Cliënte wist dat deze bus Pringles met hasj daarin in de woning lag. Zij rookte ook weleens hasj en deze kwam dan uit deze bus. Eveneens was cliënte op de hoogte van de inhoud van de gesprekken op de telefoon van haar vriend [betrokkene 1] (de deal gerelateerde WhatsApp berichtjes). Zij had deze weleens gelezen. Voor cliënte was het aldus zonneklaar dat de politie deze telefoon niet moest vinden. Alhoewel zij geen enkele betrokkenheid had bij hetgeen waarop de WhatsApp berichtjes in de telefoon zagen, was zij wel op de hoogte van de aanwezigheid van de bus met Pringles met daarin hasj in de woning. Cliënte was zodoende erg bang dat de politie over zou gaan tot een huiszoeking na het aantreffen van de telefoon en alsdan de bus Pringles met hasj zouden vinden en aan haar zouden koppelen (bijvoorbeeld via vingerafdrukken). Dit heeft cliënte doen besluiten de telefoon in de plantenbak te leggen in de hoop dat de politie deze telefoon niet zou vinden en niet over zou gaan tot een huiszoeking.
U zult zich afvragen waarom cliënte nu pas met dit verweer komt. Dit is erin gelegen dat cliënte dit verweer in eerste aanleg niet kon voeren. Het verweer zou er immers toe leiden dat zij weliswaar niet veroordeeld zou worden voor feit 3 (189 Sr), maar wel weer voor het ernstigere feit 1 (bezit hasj/hennep). Nu cliënte onherroepelijk is vrijgesproken voor feit 1 voelt zij zich vrij de waarheid te vertellen over het verstoppen van de telefoon. Een waarheid die juridisch zeer relevant is voor de vraag of het terzake feit 3 tot een veroordeling kan leiden.

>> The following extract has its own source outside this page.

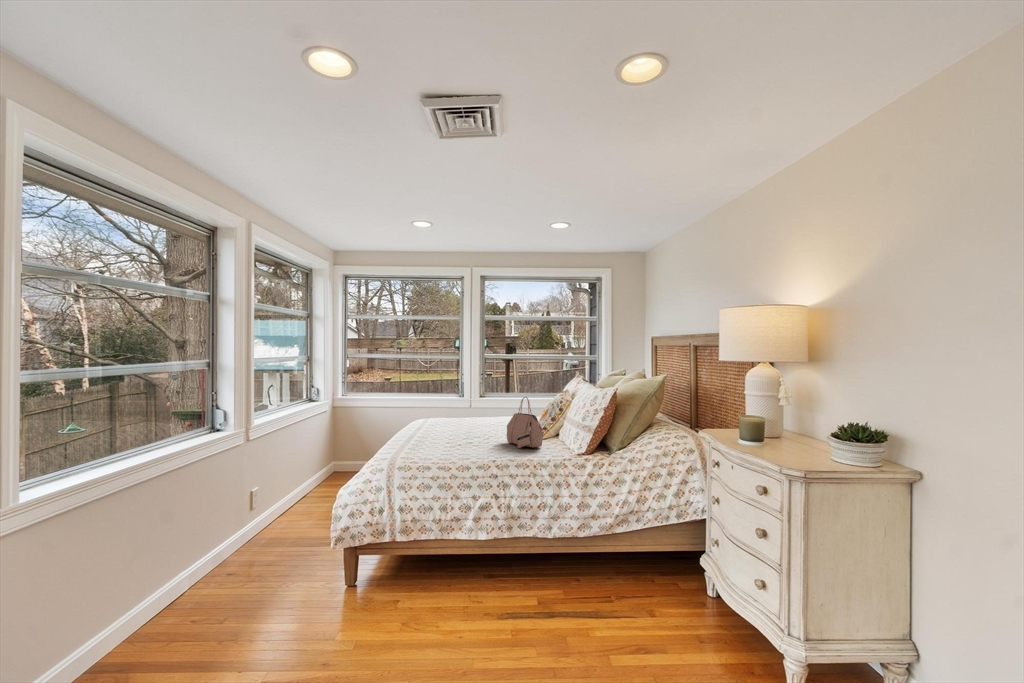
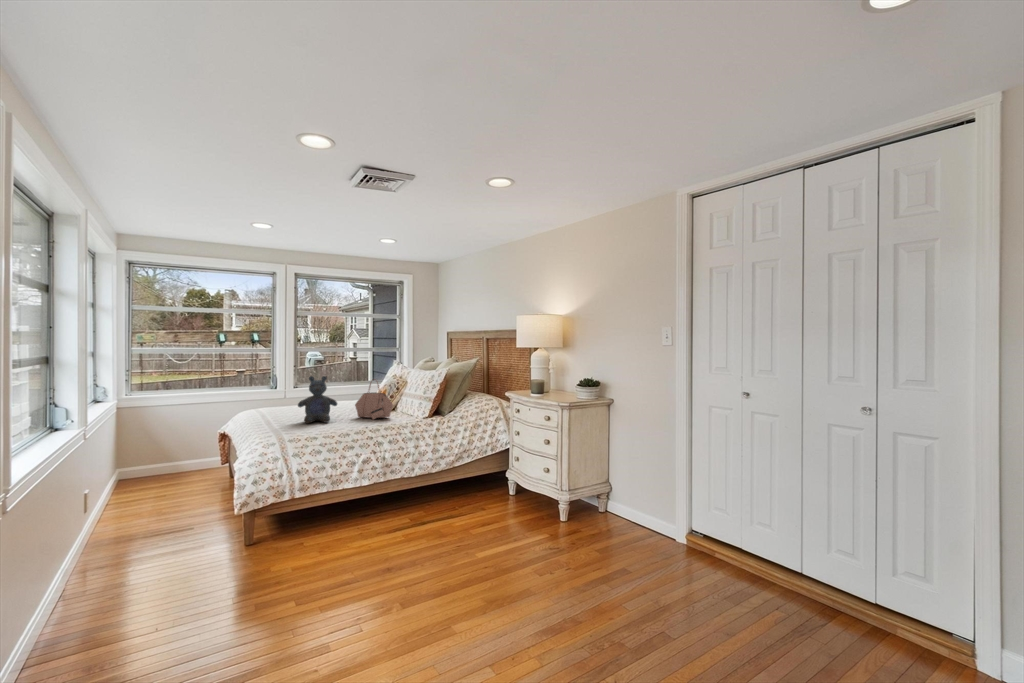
stuffed bear: none [443,390,485,446] -> present [298,376,337,423]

Gezien het voorgaande staat vast dat cliënte de bewezenverklaarde handelingen terzake feit 3 heeft verricht mede teneinde gevaar van vervolging voor zichzelf te ontgaan (Zie H.J. Smidt, Geschiedenis van het Wetboek van Strafrecht, tweede deel, Haarlem: H.D. Tjeenk Willink 1881, p. 187, en HR 17 oktober 1995, ECLI:NL:HR: 1995:ZD0248, NJ 1996, 337, m.nt. Schalken, rov. 7.6 en 7.7.). Uw hof hanteert als criterium de maatstaf ‘of de verdachte in redelijkheid ervan mocht uitgaan dat een verdenking van een strafbaar feit zou ontstaan met betrekking tot de bedoelde persoon’ (in casu cliënte zelf) (Hof’s-Hertogenbosch 17 november 2010, LJN B04266 en 11 juli 2011, LJN BRI 191). Aan die maatstaf wordt ontegenzeggelijk voldaan. Het is zeer redelijk te veronderstellen dat het aantreffen van een telefoon met dealer gerelateerde WhatsApp berichten, zal leiden tot een doorzoeking van de betreffende woning op de aanwezigheid van drugs. Het behoeft evenmin weinig verbeelding, vast te stellen dat het vervolgens aantreffen van die drugs in de woning, zal leiden tot een strafrechtelijke verdenking tegen de hoofdbewoners van dat pand, in casu cliënte en medeverdachte [betrokkene 1] . Daarvoor was cliënte erg angstig, omdat zij een blanco strafblad had en indertijd voornemens was te solliciteren naar een functie als Buitengewoon Opsporingsambtenaar (BOA) bij de Nederlandse Spoorwegen (NS). Zij had zich al enigszins in die functie verdiept en wist dat haar strafrechtelijke blazoen daarvoor brandschoon moest zijn.
Gezien het aan de orde zijn van de bijzondere strafuitsluitingsgrond van art. 189 lid 3 Sr wordt verzocht cliënte te ontslaan van alle rechtsvervolging (OVAR).”